Разумеется, высшая ценность жизни не в качественном кофе. Но и не в том, чтобы посадить всю страну на макароны и мойву, которую в народе называли не иначе, чем «помойва», а потом требовать безоговорочной и безоглядной преданности даже не абстрактной коммунистической идее, а конкретным мордоворотам из обкомов, крайкомов и ЦК КПСС. Уж эти-то недостатка в хорошем кофе не испытывали. Да и не только в кофе: в обкомовских пайках было хоть и не всё, но почти всё. А простые люди штурмовали большие города "продуктовыми электричками". Не потому, что в провинции чего-то не было, а потому, что в городах хоть что-то было.

И вот о том, что это безобразие закончилось Мирон Павлинович Нижниченко не сожалел никогда.
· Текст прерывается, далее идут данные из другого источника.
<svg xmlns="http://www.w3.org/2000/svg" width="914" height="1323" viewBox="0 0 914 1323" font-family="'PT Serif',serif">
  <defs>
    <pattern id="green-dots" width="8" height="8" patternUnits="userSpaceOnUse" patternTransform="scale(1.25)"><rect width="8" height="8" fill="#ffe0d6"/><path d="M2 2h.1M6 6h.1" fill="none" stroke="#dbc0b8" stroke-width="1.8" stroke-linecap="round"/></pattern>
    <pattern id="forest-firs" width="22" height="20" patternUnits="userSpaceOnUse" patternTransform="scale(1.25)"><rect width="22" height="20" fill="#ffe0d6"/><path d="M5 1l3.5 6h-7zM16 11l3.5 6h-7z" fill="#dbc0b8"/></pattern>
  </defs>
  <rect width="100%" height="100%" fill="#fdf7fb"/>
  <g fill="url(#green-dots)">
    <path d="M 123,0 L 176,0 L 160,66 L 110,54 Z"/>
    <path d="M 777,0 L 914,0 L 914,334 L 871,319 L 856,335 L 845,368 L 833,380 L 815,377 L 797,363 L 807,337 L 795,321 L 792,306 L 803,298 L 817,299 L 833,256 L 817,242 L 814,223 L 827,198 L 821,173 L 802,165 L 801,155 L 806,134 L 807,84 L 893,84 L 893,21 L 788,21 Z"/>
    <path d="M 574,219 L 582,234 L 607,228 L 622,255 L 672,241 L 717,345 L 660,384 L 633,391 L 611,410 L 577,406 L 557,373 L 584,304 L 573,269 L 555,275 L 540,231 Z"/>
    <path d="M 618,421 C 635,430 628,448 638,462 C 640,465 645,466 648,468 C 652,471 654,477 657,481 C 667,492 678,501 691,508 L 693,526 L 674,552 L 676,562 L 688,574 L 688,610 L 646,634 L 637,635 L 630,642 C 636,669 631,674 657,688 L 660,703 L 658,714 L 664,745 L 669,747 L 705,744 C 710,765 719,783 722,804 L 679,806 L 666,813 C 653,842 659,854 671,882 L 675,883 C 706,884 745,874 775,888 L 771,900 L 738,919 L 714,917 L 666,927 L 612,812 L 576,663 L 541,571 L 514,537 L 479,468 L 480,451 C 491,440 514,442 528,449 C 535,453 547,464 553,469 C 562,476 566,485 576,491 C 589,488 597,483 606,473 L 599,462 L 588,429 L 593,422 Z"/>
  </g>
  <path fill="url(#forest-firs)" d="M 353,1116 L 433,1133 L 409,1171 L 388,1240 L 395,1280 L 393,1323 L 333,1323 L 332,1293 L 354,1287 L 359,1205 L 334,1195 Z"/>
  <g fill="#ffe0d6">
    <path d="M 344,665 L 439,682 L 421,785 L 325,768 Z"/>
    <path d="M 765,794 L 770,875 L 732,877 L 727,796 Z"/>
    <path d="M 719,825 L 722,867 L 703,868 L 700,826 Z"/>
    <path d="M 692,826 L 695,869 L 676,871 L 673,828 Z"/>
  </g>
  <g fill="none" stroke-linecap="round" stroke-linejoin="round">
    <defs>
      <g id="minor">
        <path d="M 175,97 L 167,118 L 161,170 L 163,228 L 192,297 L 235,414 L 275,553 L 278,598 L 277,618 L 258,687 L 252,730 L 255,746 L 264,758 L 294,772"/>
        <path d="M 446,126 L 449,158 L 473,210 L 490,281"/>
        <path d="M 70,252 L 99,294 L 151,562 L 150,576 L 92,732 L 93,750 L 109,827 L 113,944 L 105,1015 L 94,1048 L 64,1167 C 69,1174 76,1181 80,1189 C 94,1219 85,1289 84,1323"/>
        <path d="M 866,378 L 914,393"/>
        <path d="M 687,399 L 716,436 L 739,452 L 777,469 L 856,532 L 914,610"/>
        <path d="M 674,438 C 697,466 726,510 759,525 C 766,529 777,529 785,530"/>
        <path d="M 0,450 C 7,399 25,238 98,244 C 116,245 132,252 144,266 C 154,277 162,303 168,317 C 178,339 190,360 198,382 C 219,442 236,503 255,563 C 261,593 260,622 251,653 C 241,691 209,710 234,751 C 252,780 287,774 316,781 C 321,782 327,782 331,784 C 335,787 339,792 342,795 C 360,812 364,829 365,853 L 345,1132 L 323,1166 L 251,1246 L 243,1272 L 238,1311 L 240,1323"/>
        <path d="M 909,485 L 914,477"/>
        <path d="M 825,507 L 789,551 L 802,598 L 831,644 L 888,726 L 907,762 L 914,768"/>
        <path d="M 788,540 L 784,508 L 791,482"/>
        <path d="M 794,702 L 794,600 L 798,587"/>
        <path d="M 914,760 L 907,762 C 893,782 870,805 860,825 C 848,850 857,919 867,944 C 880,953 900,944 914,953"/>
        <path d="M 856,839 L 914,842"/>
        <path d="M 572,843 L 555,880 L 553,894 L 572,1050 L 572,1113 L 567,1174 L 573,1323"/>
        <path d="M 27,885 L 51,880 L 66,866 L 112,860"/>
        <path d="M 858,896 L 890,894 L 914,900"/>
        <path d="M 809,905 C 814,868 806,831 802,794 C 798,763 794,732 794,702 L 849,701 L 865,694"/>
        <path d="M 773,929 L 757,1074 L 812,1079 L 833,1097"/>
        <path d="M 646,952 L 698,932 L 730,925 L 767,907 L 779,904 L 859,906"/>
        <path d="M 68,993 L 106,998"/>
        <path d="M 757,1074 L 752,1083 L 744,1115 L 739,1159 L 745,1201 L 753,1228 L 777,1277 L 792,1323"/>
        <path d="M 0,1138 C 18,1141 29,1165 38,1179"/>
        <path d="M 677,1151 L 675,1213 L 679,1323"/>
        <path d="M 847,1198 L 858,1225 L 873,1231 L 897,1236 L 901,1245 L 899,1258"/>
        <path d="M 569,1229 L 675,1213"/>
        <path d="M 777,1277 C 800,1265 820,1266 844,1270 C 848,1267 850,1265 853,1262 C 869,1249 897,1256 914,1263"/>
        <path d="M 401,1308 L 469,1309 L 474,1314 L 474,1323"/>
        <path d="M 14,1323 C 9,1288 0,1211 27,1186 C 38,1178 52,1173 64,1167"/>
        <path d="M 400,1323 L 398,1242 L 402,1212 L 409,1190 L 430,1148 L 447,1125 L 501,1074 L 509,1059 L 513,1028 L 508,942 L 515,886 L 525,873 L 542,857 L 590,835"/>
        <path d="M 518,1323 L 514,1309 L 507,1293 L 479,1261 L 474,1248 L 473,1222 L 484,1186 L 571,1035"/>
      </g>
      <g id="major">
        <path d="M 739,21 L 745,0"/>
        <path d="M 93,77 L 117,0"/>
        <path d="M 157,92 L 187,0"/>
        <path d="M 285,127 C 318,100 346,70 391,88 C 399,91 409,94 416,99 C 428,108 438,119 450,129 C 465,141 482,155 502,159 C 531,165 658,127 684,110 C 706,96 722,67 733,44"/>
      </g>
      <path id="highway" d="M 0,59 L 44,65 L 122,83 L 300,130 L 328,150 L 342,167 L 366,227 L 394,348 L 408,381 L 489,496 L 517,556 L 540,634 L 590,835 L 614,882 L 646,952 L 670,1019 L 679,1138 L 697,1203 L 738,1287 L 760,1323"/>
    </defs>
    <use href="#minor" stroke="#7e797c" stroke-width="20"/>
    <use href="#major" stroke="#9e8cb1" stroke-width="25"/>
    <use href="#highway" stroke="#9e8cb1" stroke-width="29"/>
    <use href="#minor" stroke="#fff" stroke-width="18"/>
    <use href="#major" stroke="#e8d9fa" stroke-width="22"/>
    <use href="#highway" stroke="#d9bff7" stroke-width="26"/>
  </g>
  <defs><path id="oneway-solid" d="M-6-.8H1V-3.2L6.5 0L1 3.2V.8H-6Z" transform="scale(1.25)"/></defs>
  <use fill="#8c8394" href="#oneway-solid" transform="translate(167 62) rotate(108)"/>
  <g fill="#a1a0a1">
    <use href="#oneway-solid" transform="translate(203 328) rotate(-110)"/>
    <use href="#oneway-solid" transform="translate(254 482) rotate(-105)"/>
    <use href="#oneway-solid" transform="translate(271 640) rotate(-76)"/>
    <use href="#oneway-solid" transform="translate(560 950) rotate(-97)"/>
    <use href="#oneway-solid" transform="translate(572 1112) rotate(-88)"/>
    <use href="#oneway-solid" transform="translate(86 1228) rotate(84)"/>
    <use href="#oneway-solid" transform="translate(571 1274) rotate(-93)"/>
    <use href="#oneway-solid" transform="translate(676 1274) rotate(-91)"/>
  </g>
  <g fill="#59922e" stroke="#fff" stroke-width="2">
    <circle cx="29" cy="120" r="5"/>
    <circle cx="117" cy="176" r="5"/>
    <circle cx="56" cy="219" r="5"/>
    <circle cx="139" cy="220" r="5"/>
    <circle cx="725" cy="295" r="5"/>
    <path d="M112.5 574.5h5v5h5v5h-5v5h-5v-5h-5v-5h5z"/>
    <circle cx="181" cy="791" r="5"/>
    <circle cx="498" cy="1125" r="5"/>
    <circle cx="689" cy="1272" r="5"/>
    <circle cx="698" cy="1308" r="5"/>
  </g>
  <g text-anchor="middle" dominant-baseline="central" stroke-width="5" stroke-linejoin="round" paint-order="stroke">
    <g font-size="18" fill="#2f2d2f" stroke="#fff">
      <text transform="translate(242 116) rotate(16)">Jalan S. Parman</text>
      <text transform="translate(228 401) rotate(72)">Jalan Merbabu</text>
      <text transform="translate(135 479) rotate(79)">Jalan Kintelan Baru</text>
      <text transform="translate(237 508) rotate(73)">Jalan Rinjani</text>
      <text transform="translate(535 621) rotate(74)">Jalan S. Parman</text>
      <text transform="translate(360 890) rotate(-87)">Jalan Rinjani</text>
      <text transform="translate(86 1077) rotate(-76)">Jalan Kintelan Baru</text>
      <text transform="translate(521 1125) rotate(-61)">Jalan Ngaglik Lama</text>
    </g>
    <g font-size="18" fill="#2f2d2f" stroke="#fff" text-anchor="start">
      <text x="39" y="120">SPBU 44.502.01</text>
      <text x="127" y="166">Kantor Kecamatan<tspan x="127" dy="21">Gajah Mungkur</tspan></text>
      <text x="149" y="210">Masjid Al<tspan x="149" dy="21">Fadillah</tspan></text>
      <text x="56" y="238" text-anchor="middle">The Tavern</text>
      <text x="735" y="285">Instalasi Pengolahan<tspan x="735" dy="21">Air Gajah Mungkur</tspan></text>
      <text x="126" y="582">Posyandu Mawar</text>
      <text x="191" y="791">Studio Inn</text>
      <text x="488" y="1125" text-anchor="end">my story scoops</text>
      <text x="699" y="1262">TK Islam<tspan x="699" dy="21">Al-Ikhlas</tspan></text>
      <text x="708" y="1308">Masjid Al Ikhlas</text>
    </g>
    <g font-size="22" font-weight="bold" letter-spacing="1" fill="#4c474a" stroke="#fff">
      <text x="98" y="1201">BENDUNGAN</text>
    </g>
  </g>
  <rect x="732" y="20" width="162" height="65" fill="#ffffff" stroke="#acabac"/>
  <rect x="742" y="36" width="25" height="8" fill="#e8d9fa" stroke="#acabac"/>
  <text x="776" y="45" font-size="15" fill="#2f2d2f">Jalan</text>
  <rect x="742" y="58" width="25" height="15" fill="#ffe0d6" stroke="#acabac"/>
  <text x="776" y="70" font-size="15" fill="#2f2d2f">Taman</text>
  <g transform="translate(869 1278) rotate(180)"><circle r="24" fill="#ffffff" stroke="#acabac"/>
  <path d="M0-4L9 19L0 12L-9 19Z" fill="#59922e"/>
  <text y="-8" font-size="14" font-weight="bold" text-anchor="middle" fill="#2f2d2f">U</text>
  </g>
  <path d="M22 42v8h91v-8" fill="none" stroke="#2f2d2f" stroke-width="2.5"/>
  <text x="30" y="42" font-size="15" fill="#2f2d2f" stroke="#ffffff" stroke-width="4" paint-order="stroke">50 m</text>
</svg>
Страна, которая так не уважает своих граждан, существовать не может и не должна. При этом он понимал, что за эту самую страну погибли Балис с Серёжкой. Бросить даже тень сомнения на их выбор Мирон не мог. Такое вот противоречие. Может быть, оно образовалось потому, что в их мире на месте СССР расцвело уж какое-то совсем невообразимое безобразие. Всегда на место плохого может прийти ещё худшее. На Мироновой Грани всё прошло намного приличнее и цивилизованее.

Итог невесёлых размышлений в голове генерала подвёл ещё один анекдот эпохи ранней Перестройки:

"Пьют, значит, в одном маленьком австрийском кафе агенты КГБ и ЦРУ. Наш втихаря ихнего спаивает, супостат спивается.

— Скажи, Джон, — приступает к выполнению важного правительственного задания чекист, — Чернобыль — это ведь ваша работа?

— Нет, Иван, — отвечает рыцарь плаща и кинжала, — Чернобыль мы не взрывали.

Выпили ещё по одной.

— Скажи, Джон: Чернобыль — ваша работа?

— Нет, Иван, к этому взрыву мы не причастны.

Выпили ещё. Совсем худо американцу стало.

— И всё-таки признайся, Джон, это же вы Чернобыль взорвали.

— Нет, Чернобыль — это не мы. Но я тебе скажу, Иван: «Агропром» — это наша операция!"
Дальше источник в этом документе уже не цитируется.